Output temporary data to global and also save it in local

How can I output a intermediate result to global buffer and also keep the intermediate result in local buffer to be calculated next. the calculating graph is as below

I tried code like this:

import tvm

shape = (255,255, 255)
data = tvm.placeholder(shape, "float16", "data")

a = tvm.compute(shape, lambda i,j,k:data[i,j,k] + 1, name = "a")
tmp = tvm.compute((255, 255), lambda i,j:a[i,j,0], name = "tmp")
b = tvm.compute(shape, lambda i,j,k:a[i,j,k] + 1, name = "b")
c = tvm.compute(shape, lambda i,j,k:b[i,j,k] + 1, name = "b")

s = tvm.create_schedule([c.op, tmp.op])
print tvm.lower(s, [c, data, tmp], simple_mode = True)
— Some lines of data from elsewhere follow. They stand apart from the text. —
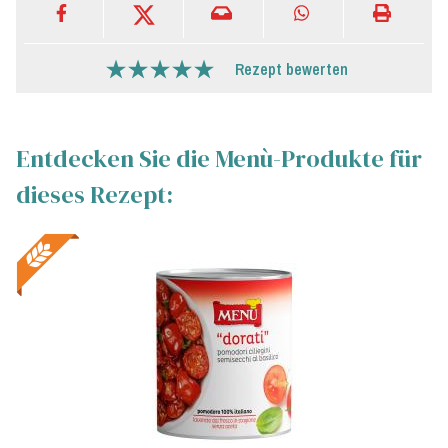
Rezept bewerten
Entdecken Sie die Menù-Produkte für
dieses Rezept:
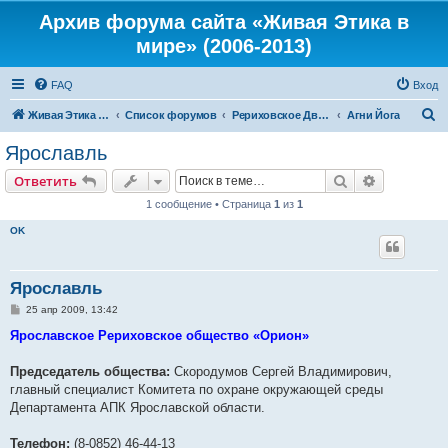
Архив форума сайта «Живая Этика в
мире» (2006-2013)
FAQ
Вход
П
Живая Этика в мире
Список форумов
Рериховское Движение
Агни Йога
о
Ярославль
и
Поиск
Расширен
Ответить
с
1 сообщение • Страница
1
из
1
к
OK
Ярославль
С
25 апр 2009, 13:42
о
о
Ярославское Рериховское общество «Орион»
б
щ
е
Председатель общества:
Скородумов Сергей Владимирович,
н
главный специалист Комитета по охране окружающей среды
и
е
Департамента АПК Ярославской области.
Телефон:
(8-0852) 46-44-13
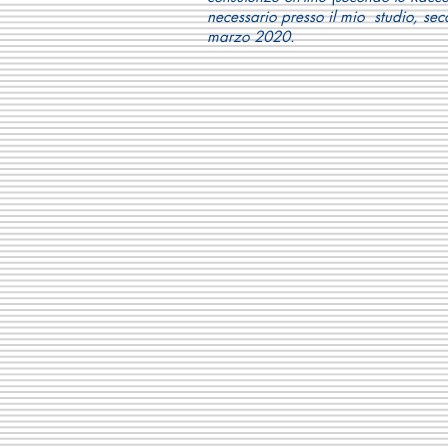
necessario presso il mio studio, se
marzo 2020.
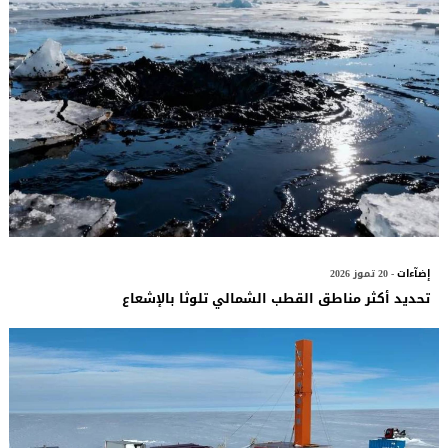
إضآءات
- 20 تموز 2026
تحديد أكثر مناطق القطب الشمالي تلوثا بالإشعاع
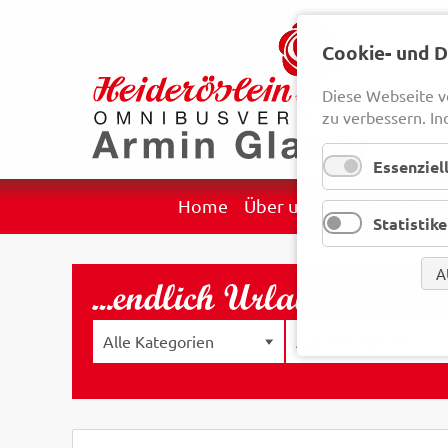
Cookie- und 
Diese Webseite v
zu verbessern. In
Essenziel
Navigation
Home
Über uns
Reisekategori
Statistik
überspringen
A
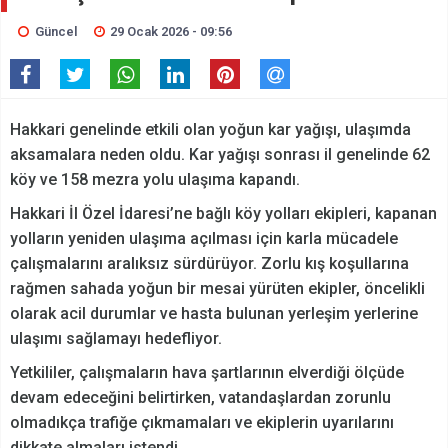
Güncel
29 Ocak 2026 - 09:56
Hakkari genelinde etkili olan yoğun kar yağışı, ulaşımda
aksamalara neden oldu. Kar yağışı sonrası il genelinde 62
köy ve 158 mezra yolu ulaşıma kapandı.
Hakkari İl Özel İdaresi’ne bağlı köy yolları ekipleri, kapanan
yolların yeniden ulaşıma açılması için karla mücadele
çalışmalarını aralıksız sürdürüyor. Zorlu kış koşullarına
rağmen sahada yoğun bir mesai yürüten ekipler, öncelikli
olarak acil durumlar ve hasta bulunan yerleşim yerlerine
ulaşımı sağlamayı hedefliyor.
Yetkililer, çalışmaların hava şartlarının elverdiği ölçüde
devam edeceğini belirtirken, vatandaşlardan zorunlu
olmadıkça trafiğe çıkmamaları ve ekiplerin uyarılarını
dikkate almaları istendi.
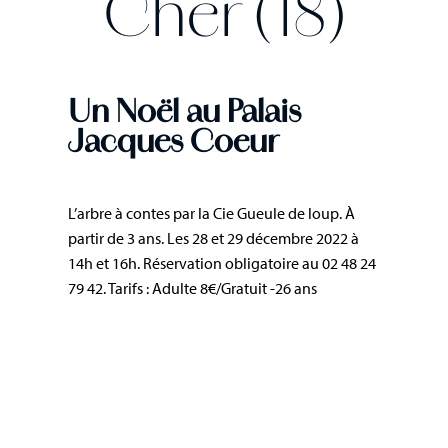
Cher (18)
Un Noël au Palais
Jacques Coeur
L’arbre à contes par la Cie Gueule de loup. À
partir de 3 ans. Les 28 et 29 décembre 2022 à
14h et 16h. Réservation obligatoire au 02 48 24
79 42. Tarifs : Adulte 8€/Gratuit -26 ans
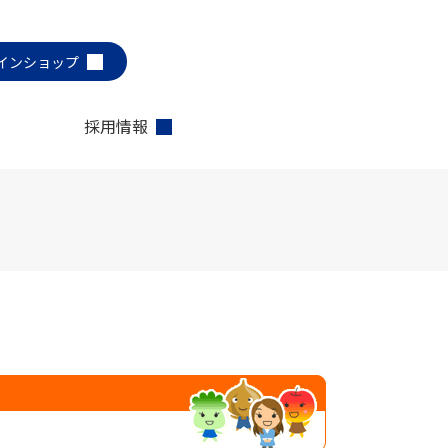
インショップ
採用情報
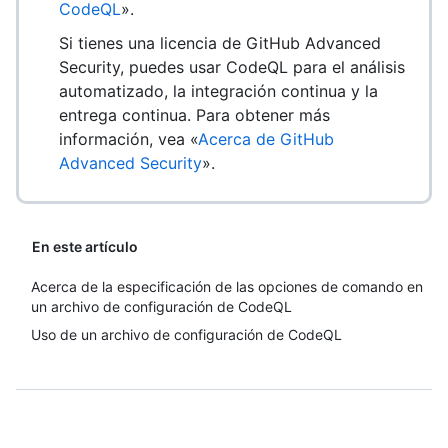
CodeQL
».
Si tienes una licencia de GitHub Advanced
Security, puedes usar CodeQL para el análisis
automatizado, la integración continua y la
entrega continua. Para obtener más
información, vea «
Acerca de GitHub
Advanced Security
».
En este artículo
Acerca de la especificación de las opciones de comando en
un archivo de configuración de CodeQL
Uso de un archivo de configuración de CodeQL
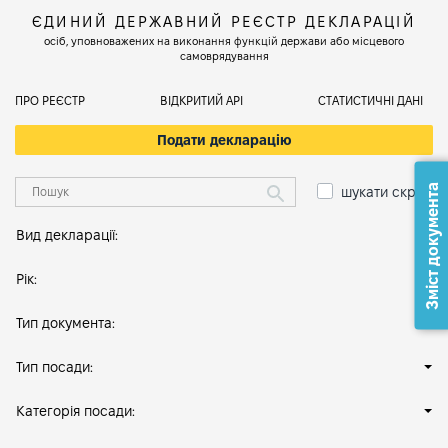
ЄДИНИЙ ДЕРЖАВНИЙ РЕЄСТР ДЕКЛАРАЦІЙ
осіб, уповноважених на виконання функцій держави або місцевого
самоврядування
ПРО РЕЄСТР
ВІДКРИТИЙ АРІ
СТАТИСТИЧНІ ДАНІ
Подати декларацію
Зміст документа
шукати скрізь
Вид декларації:
Рік:
Тип документа:
Тип посади:
Категорія посади:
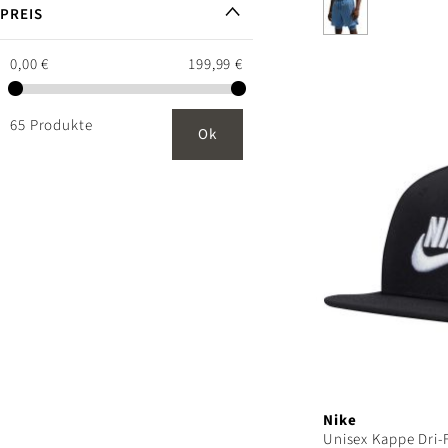
PREIS
0,00 €
199,99 €
65 Produkte
Ok
Nike
Unisex Kappe Dri-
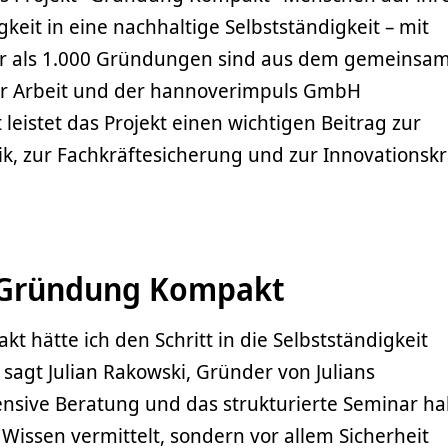
keit in eine nachhaltige Selbstständigkeit – mit
r als 1.000 Gründungen sind aus dem gemeinsa
ür Arbeit und der hannoverimpuls GmbH
eistet das Projekt einen wichtigen Beitrag zur
k, zur Fachkräftesicherung und zur Innovationskr
 Gründung Kompakt
hätte ich den Schritt in die Selbstständigkeit
 sagt Julian Rakowski, Gründer von Julians
tensive Beratung und das strukturierte Seminar h
 Wissen vermittelt, sondern vor allem Sicherheit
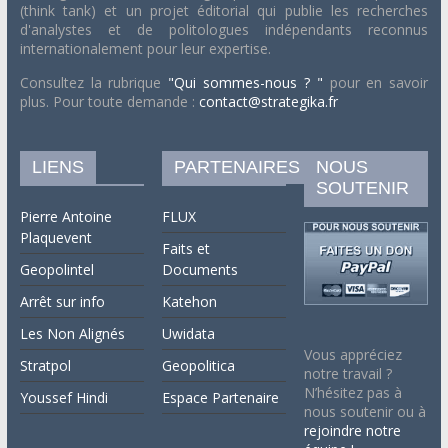
(think tank) et un projet éditorial qui publie les recherches
d'analystes et de politologues indépendants reconnus
internationalement pour leur expertise.
Consultez la rubrique
"Qui sommes-nous ? "
pour en savoir
plus. Pour toute demande :
contact@strategika.fr
LIENS
PARTENAIRES
NOUS
SOUTENIR
Pierre Antoine
FLUX
Plaquevent
Faits et
Geopolintel
Documents
Arrêt sur info
Katehon
Les Non Alignés
Uwidata
Vous appréciez
Stratpol
Geopolitica
notre travail ?
N’hésitez pas à
Youssef Hindi
Espace Partenaire
nous soutenir ou à
rejoindre notre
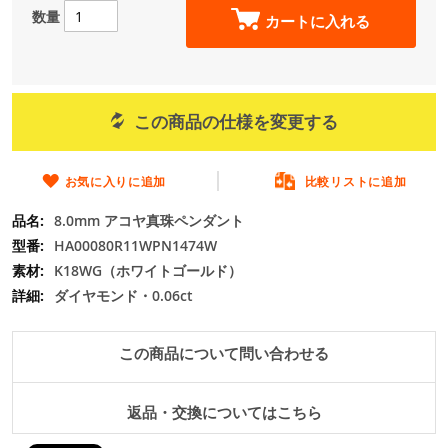
の
数量
カートに入れる
最
初
に
移
動
この商品の仕様を変更する
す
る
お気に入りに追加
比較リストに追加
8.0mm アコヤ真珠ペンダント
HA00080R11WPN1474W
K18WG（ホワイトゴールド）
ダイヤモンド・0.06ct
この商品について問い合わせる
返品・交換についてはこちら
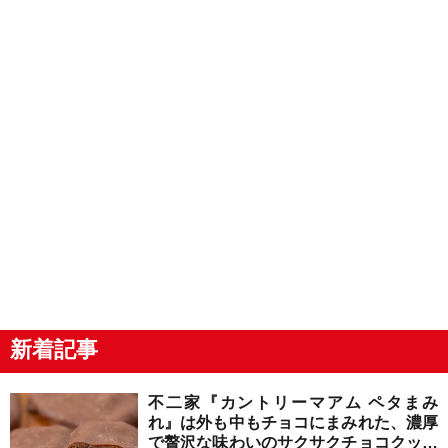
新着記事
不二家『カントリーマアム ペタまみ
れ』は外も中もチョコにまみれた、濃厚
で贅沢な味わいのサクサクチョコクッキ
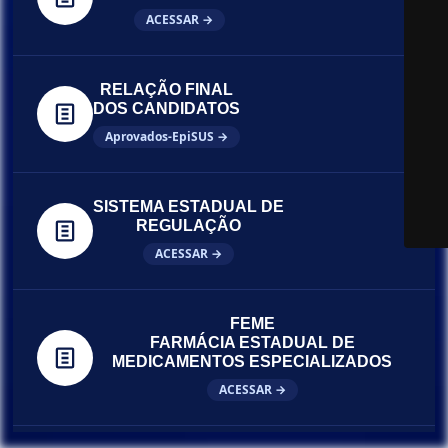
ACESSAR →
RELAÇÃO FINAL
DOS CANDIDATOS
Aprovados-EpiSUS →
SISTEMA ESTADUAL DE
REGULAÇÃO
ACESSAR →
FEME
FARMÁCIA ESTADUAL DE
MEDICAMENTOS ESPECIALIZADOS
ACESSAR →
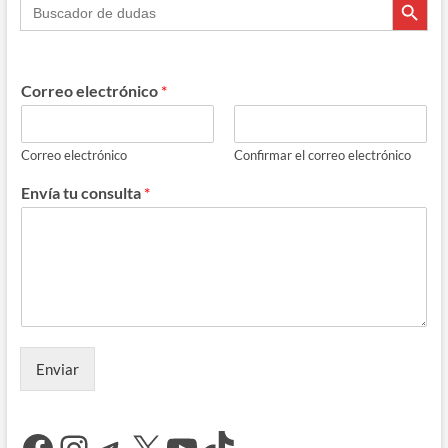
Buscar:
Correo electrónico
*
Correo electrónico
Confirmar el correo electrónico
Envía tu consulta
*
Enviar
Facebook
Instagram
Telegram
X
YouTube
TikTok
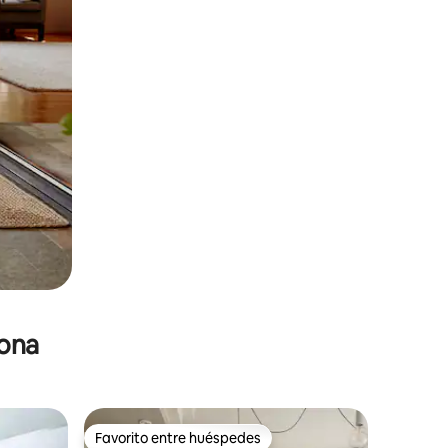
zona
Favorito entre huéspedes
Favorito entre huéspedes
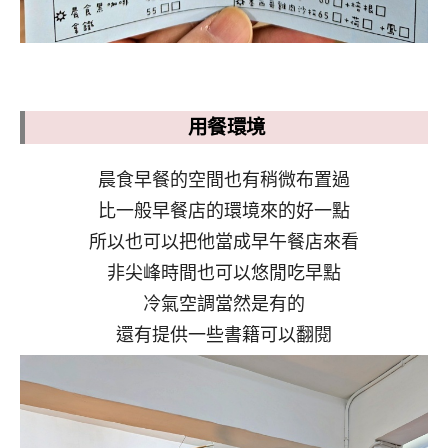
用餐環境
晨食早餐的空間也有稍微布置過
比一般早餐店的環境來的好一點
所以也可以把他當成早午餐店來看
非尖峰時間也可以悠閒吃早點
冷氣空調當然是有的
還有提供一些書籍可以翻閱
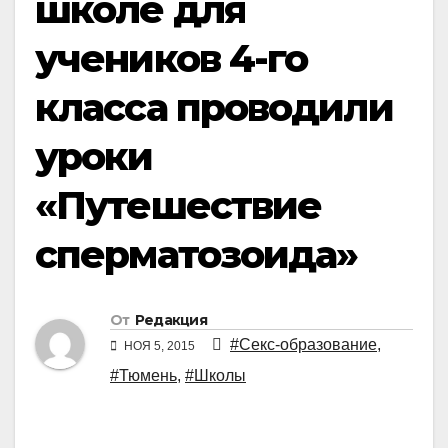
школе для
учеников 4-го
класса проводили
уроки
«Путешествие
сперматозоида»
От
Редакция
#Секс-образование
,
НОЯ 5, 2015
#Тюмень
,
#Школы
it gets right code, but if I try to schedule this by compute_at, an error occurs

Traceback (most recent call last):
  File "./tmp_ddr.py", line 22, in <module>
    print tvm.lower(s, [c, data, tmp], simple_mode = True)
  File "/nnvm/tvm/python/tvm/build_module.py", line 330, in lower
    bounds = schedule.InferBound(sch)
  File "/nnvm/tvm/python/tvm/_ffi/function.py", line 280, in my_api_func
    return flocal(*args)
  File "/nnvm/tvm/python/tvm/_ffi/_ctypes/function.py", line 183, in __call__
    ctypes.byref(ret_val), ctypes.byref(ret_tcode)))
  File "/nnvm/tvm/python/tvm/_ffi/base.py", line 66, in check_call
    raise TVMError(py_str(_LIB.TVMGetLastError()))
tvm._ffi.base.TVMError: [10:48:14] 
/nnvm/tvm/src/schedule/bound.cc:168: Check failed: found_attach || stage_attach.size() == 0 Invalid Schedule, cannot find the producer compute(a, 0x2dc9ab0) along the loop nest specified by compute_at of consumer compute(b, 0x2dcb090)

I find in tvm.schedule.InferBound part, when a data is output, the type must be Root, so we cannot compute_at data to any tensors.
so should we add a new type of like “tmp_output”?

One possible way to do so, is to create a joint output (multiple output) in the end that stores to two globals. This however, requires the shape of output to be the same.